Problem details: Please output the listing below character for character and omit the images.

Material shown:
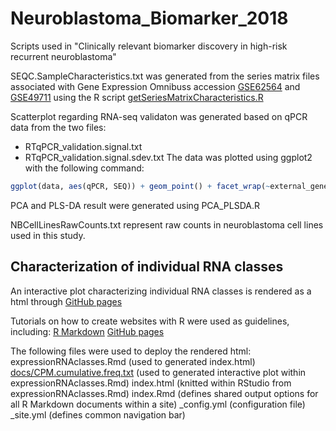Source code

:# Neuroblastoma_Biomarker_2018
Scripts used in "Clinically relevant biomarker discovery in high-risk recurrent neuroblastoma"

SEQC.SampleCharacteristics.txt was generated from the series matrix files associated with Gene Expression Omnibuss accession [GSE62564](https://www.ncbi.nlm.nih.gov/geo/query/acc.cgi?acc=GSE62564) and [GSE49711](https://www.ncbi.nlm.nih.gov/geo/query/acc.cgi?acc=GSE49711) using the R script [getSeriesMatrixCharacteristics.R](https://github.com/utnesp/NORAD/blob/master/getSeriesMatrixCharacteristics.R)

Scatterplot regarding RNA-seq validaton was generated based on qPCR data from the two files:
- RTqPCR_validation.signal.txt
- RTqPCR_validation.signal.sdev.txt
The data was plotted using ggplot2 with the following command:
```r
ggplot(data, aes(qPCR, SEQ)) + geom_point() + facet_wrap(~external_gene_name, scales = "free", labeller=labeller(external_gene_name = unlist(gene_names))) + theme_bw()
```

PCA and PLS-DA result were generated using PCA_PLSDA.R 

NBCellLinesRawCounts.txt represent raw counts in neuroblastoma cell lines used in this study.

## Characterization of individual RNA classes
An interactive plot characterizing individual RNA classes is rendered as a html through [GitHub pages](https://utnesp.github.io/Neuroblastoma_Biomarker_2018/)

Tutorials on how to create websites with R were used as guidelines, including:
[R Markdown](https://rmarkdown.rstudio.com/rmarkdown_websites.html)
[GitHub pages](https://pages.github.com)

The following files were used to deploy the rendered html: 
expressionRNAclasses.Rmd (used to generated index.html)
[docs/CPM.cumulative.freq.txt](https://raw.githubusercontent.com/utnesp/Neuroblastoma_Biomarker_2018/master/docs/CPM.cumulative.freq.txt) (used to generated interactive plot within expressionRNAclasses.Rmd)
index.html (knitted within RStudio from expressionRNAclasses.Rmd)
index.Rmd (defines shared output options for all R Markdown documents within a site)
_config.yml (configuration file)
_site.yml (defines common navigation bar)



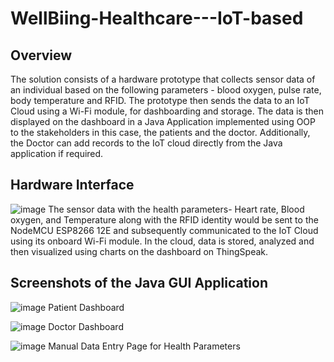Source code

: # WellBiing-Healthcare---IoT-based

## Overview
The solution consists of a hardware prototype that collects sensor data of
an individual based on the following parameters - blood oxygen, pulse rate, body
temperature and RFID. The prototype then sends the data to an IoT Cloud using a
Wi-Fi module, for dashboarding and storage. The data is then displayed on the
dashboard in a Java Application implemented using OOP to the stakeholders in this
case, the patients and the doctor. Additionally, the Doctor can add records to the 
IoT cloud directly from the Java application if required.

## Hardware Interface
![image](https://github.com/spartny/WellBiing-Healthcare-IoT-based/assets/105193713/eee839c4-3261-4633-95f9-f4f5454d464a)
The sensor data with the health parameters- Heart rate, Blood oxygen, and
Temperature along with the RFID identity would be sent to the NodeMCU
ESP8266 12E and subsequently communicated to the IoT Cloud using its onboard
Wi-Fi module. In the cloud, data is stored, analyzed and then visualized using
charts on the dashboard on ThingSpeak.

## Screenshots of the Java GUI Application
![image](https://user-images.githubusercontent.com/105193713/229857234-dd7cd2c8-67d4-4995-b454-fc7eb1142fdf.png)
Patient Dashboard

![image](https://user-images.githubusercontent.com/105193713/229857389-89595732-175d-4b4c-baf9-cf5fe3757558.png)
Doctor Dashboard

![image](https://user-images.githubusercontent.com/105193713/229857435-3d996c21-2921-4339-9bac-2d82f84c9fee.png)
Manual Data Entry Page for Health Parameters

Problem solution:
Source code

:# Neuroblastoma_Biomarker_2018
Scripts used in "Clinically relevant biomarker discovery in high-risk recurrent neuroblastoma"

SEQC.SampleCharacteristics.txt was generated from the series matrix files associated with Gene Expression Omnibuss accession [GSE62564](https://www.ncbi.nlm.nih.gov/geo/query/acc.cgi?acc=GSE62564) and [GSE49711](https://www.ncbi.nlm.nih.gov/geo/query/acc.cgi?acc=GSE49711) using the R script [getSeriesMatrixCharacteristics.R](https://github.com/utnesp/NORAD/blob/master/getSeriesMatrixCharacteristics.R)

Scatterplot regarding RNA-seq validaton was generated based on qPCR data from the two files:
- RTqPCR_validation.signal.txt
- RTqPCR_validation.signal.sdev.txt
The data was plotted using ggplot2 with the following command:
```r
ggplot(data, aes(qPCR, SEQ)) + geom_point() + facet_wrap(~external_gene_name, scales = "free", labeller=labeller(external_gene_name = unlist(gene_names))) + theme_bw()
```

PCA and PLS-DA result were generated using PCA_PLSDA.R 

NBCellLinesRawCounts.txt represent raw counts in neuroblastoma cell lines used in this study.

## Characterization of individual RNA classes
An interactive plot characterizing individual RNA classes is rendered as a html through [GitHub pages](https://utnesp.github.io/Neuroblastoma_Biomarker_2018/)

Tutorials on how to create websites with R were used as guidelines, including:
[R Markdown](https://rmarkdown.rstudio.com/rmarkdown_websites.html)
[GitHub pages](https://pages.github.com)

The following files were used to deploy the rendered html: 
expressionRNAclasses.Rmd (used to generated index.html)
[docs/CPM.cumulative.freq.txt](https://raw.githubusercontent.com/utnesp/Neuroblastoma_Biomarker_2018/master/docs/CPM.cumulative.freq.txt) (used to generated interactive plot within expressionRNAclasses.Rmd)
index.html (knitted within RStudio from expressionRNAclasses.Rmd)
index.Rmd (defines shared output options for all R Markdown documents within a site)
_config.yml (configuration file)
_site.yml (defines common navigation bar)



Source code

: # WellBiing-Healthcare---IoT-based

## Overview
The solution consists of a hardware prototype that collects sensor data of
an individual based on the following parameters - blood oxygen, pulse rate, body
temperature and RFID. The prototype then sends the data to an IoT Cloud using a
Wi-Fi module, for dashboarding and storage. The data is then displayed on the
dashboard in a Java Application implemented using OOP to the stakeholders in this
case, the patients and the doctor. Additionally, the Doctor can add records to the 
IoT cloud directly from the Java application if required.

## Hardware Interface
![image](https://github.com/spartny/WellBiing-Healthcare-IoT-based/assets/105193713/eee839c4-3261-4633-95f9-f4f5454d464a)
The sensor data with the health parameters- Heart rate, Blood oxygen, and
Temperature along with the RFID identity would be sent to the NodeMCU
ESP8266 12E and subsequently communicated to the IoT Cloud using its onboard
Wi-Fi module. In the cloud, data is stored, analyzed and then visualized using
charts on the dashboard on ThingSpeak.

## Screenshots of the Java GUI Application
![image](https://user-images.githubusercontent.com/105193713/229857234-dd7cd2c8-67d4-4995-b454-fc7eb1142fdf.png)
Patient Dashboard

![image](https://user-images.githubusercontent.com/105193713/229857389-89595732-175d-4b4c-baf9-cf5fe3757558.png)
Doctor Dashboard

![image](https://user-images.githubusercontent.com/105193713/229857435-3d996c21-2921-4339-9bac-2d82f84c9fee.png)
Manual Data Entry Page for Health Parameters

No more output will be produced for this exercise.